▶ **Directions**
Whenever a line in the entries below contains "أمام", copy that line.

▶ **Records supplied**
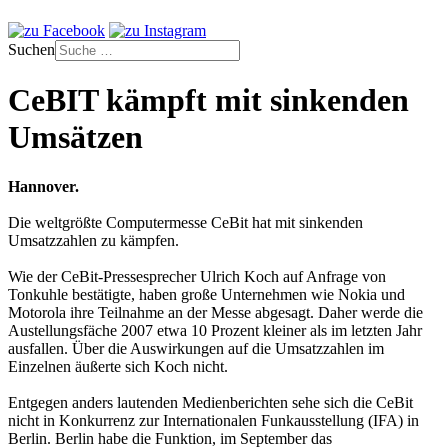
Suchen
CeBIT kämpft mit sinkenden
Umsätzen
Hannover.
Die weltgrößte Computermesse CeBit hat mit sinkenden
Umsatzzahlen zu kämpfen.
Wie der CeBit-Pressesprecher Ulrich Koch auf Anfrage von
Tonkuhle bestätigte, haben große Unternehmen wie Nokia und
Motorola ihre Teilnahme an der Messe abgesagt. Daher werde die
Austellungsfäche 2007 etwa 10 Prozent kleiner als im letzten Jahr
ausfallen. Über die Auswirkungen auf die Umsatzzahlen im
Einzelnen äußerte sich Koch nicht.
Entgegen anders lautenden Medienberichten sehe sich die CeBit
nicht in Konkurrenz zur Internationalen Funkausstellung (IFA) in
Berlin. Berlin habe die Funktion, im September das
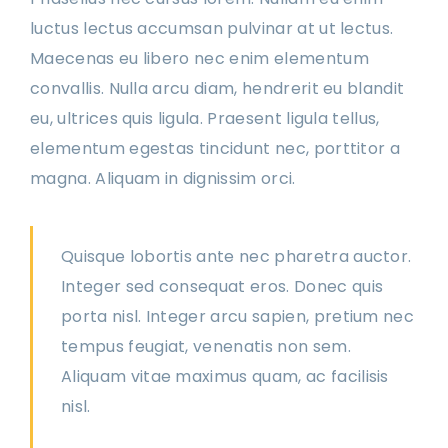
luctus lectus accumsan pulvinar at ut lectus.
Maecenas eu libero nec enim elementum
convallis. Nulla arcu diam, hendrerit eu blandit
eu, ultrices quis ligula. Praesent ligula tellus,
elementum egestas tincidunt nec, porttitor a
magna. Aliquam in dignissim orci.
Quisque lobortis ante nec pharetra auctor.
Integer sed consequat eros. Donec quis
porta nisl. Integer arcu sapien, pretium nec
tempus feugiat, venenatis non sem.
Aliquam vitae maximus quam, ac facilisis
nisl.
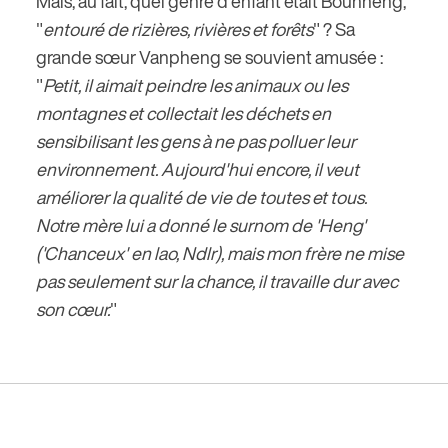
Mais, au fait, quel genre d'enfant était Bounheng,
"
entouré de rizières, rivières et forêts
" ? Sa
grande sœur Vanpheng se souvient amusée :
"
Petit, il aimait peindre les animaux ou les
montagnes et collectait les déchets en
sensibilisant les gens à ne pas polluer leur
environnement. Aujourd'hui encore, il veut
améliorer la qualité de vie de toutes et tous.
Notre mère lui a donné le surnom de 'Heng'
('Chanceux' en lao, Ndlr), mais mon frère ne mise
pas seulement sur la chance, il travaille dur avec
son cœur.
"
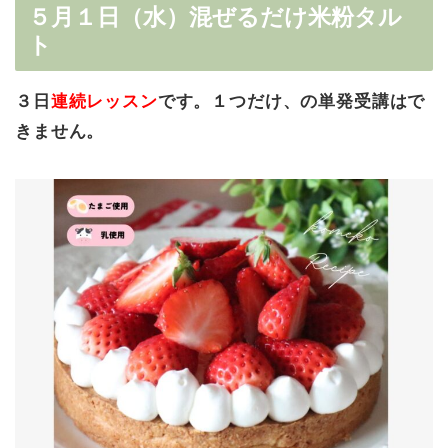
５月１日（水）混ぜるだけ米粉タル
ト
３日
連続レッスン
です。１つだけ、の単発受講はで
きません。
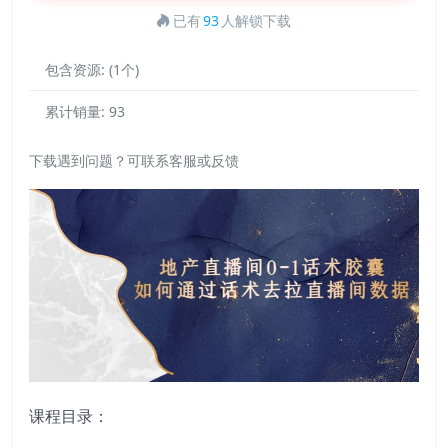
已有
93
人解锁下载
包含资源:
(1个)
累计销量:
93
下载遇到问题？可联系客服或反馈
课程目录：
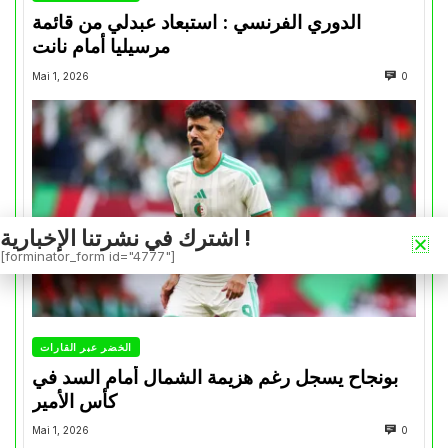
الدوري الفرنسي : استبعاد عبدلي من قائمة
مرسيليا أمام نانت
Mai 1, 2026
0
اشترك في نشرتنا الإخبارية !
[forminator_form id="4777"]
الخضر عبر القارات
بونجاح يسجل رغم هزيمة الشمال أمام السد في
كأس الأمير
Mai 1, 2026
0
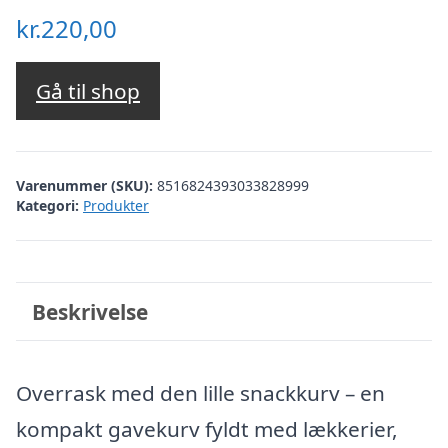
kr.
220,00
Gå til shop
Varenummer (SKU):
8516824393033828999
Kategori:
Produkter
Beskrivelse
Overrask med den lille snackkurv – en
kompakt gavekurv fyldt med lækkerier,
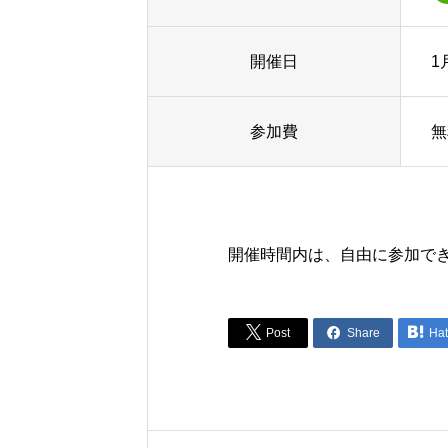
開催日
1
参加費
無
開催時間内は、自由に参加で



Post
Share
Ha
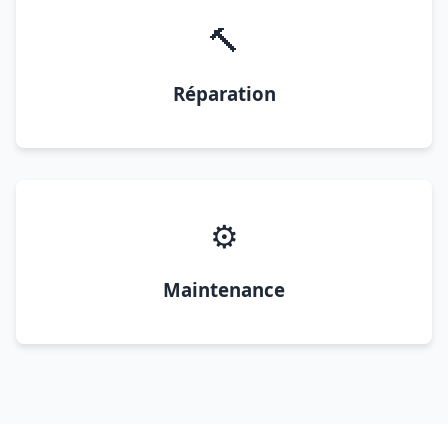
🔨
Réparation
⚙️
Maintenance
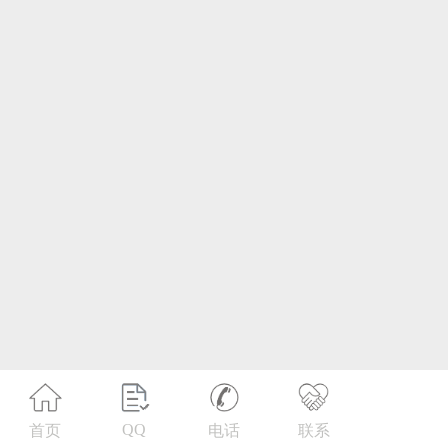
第21类 厨房洁具
第22类 绳网袋篷
第23类 纱线丝
第24类 布料床单
第25类 服装鞋帽
第26类 钮扣拉链
第27类 地毯席垫
第28类 健身器材
第29类 食品
QQ
首页
电话
联系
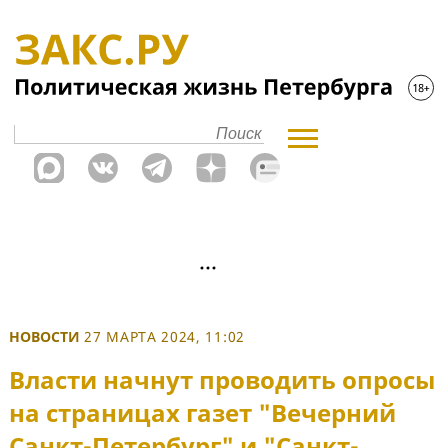
НОВОСТИ
27 МАРТА 2024, 11:02
Власти начнут проводить опросы
на страницах газет "Вечерний
Санкт-Петербург" и "Санкт-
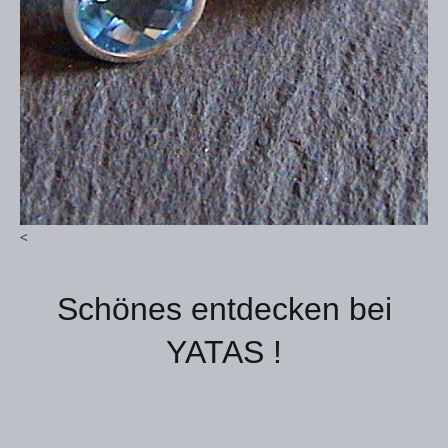
<
Schönes entdecken bei
YATAS !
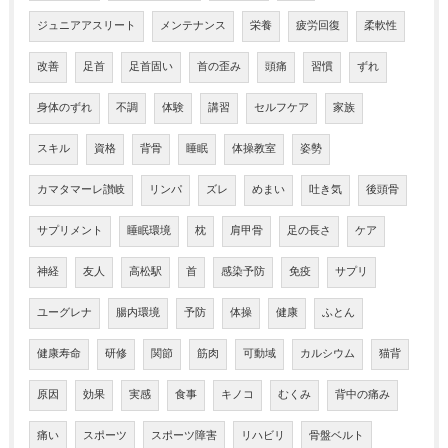
ジュニアアスリート
メンテナンス
栄養
疲労回復
柔軟性
改善
足首
足首固い
首の歪み
頭痛
習慣
ずれ
身体のずれ
不調
体験
講習
セルフケア
家族
スキル
資格
背骨
睡眠
体操教室
姿勢
カマタマーレ讃岐
リンパ
ズレ
めまい
吐き気
後頭骨
サプリメント
睡眠環境
枕
肩甲骨
足の長さ
ケア
神経
友人
高松駅
首
感染予防
免疫
サプリ
ユーグレナ
腸内環境
予防
体操
健康
ふとん
健康寿命
研修
関節
筋肉
可動域
カルシウム
猫背
原因
効果
実感
食事
キノコ
むくみ
背中の痛み
痛い
スポーツ
スポーツ障害
リハビリ
骨盤ベルト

▶ **Answer section**
مرسيليا أمام نانت
بونجاح يسجل رغم هزيمة الشمال أمام السد في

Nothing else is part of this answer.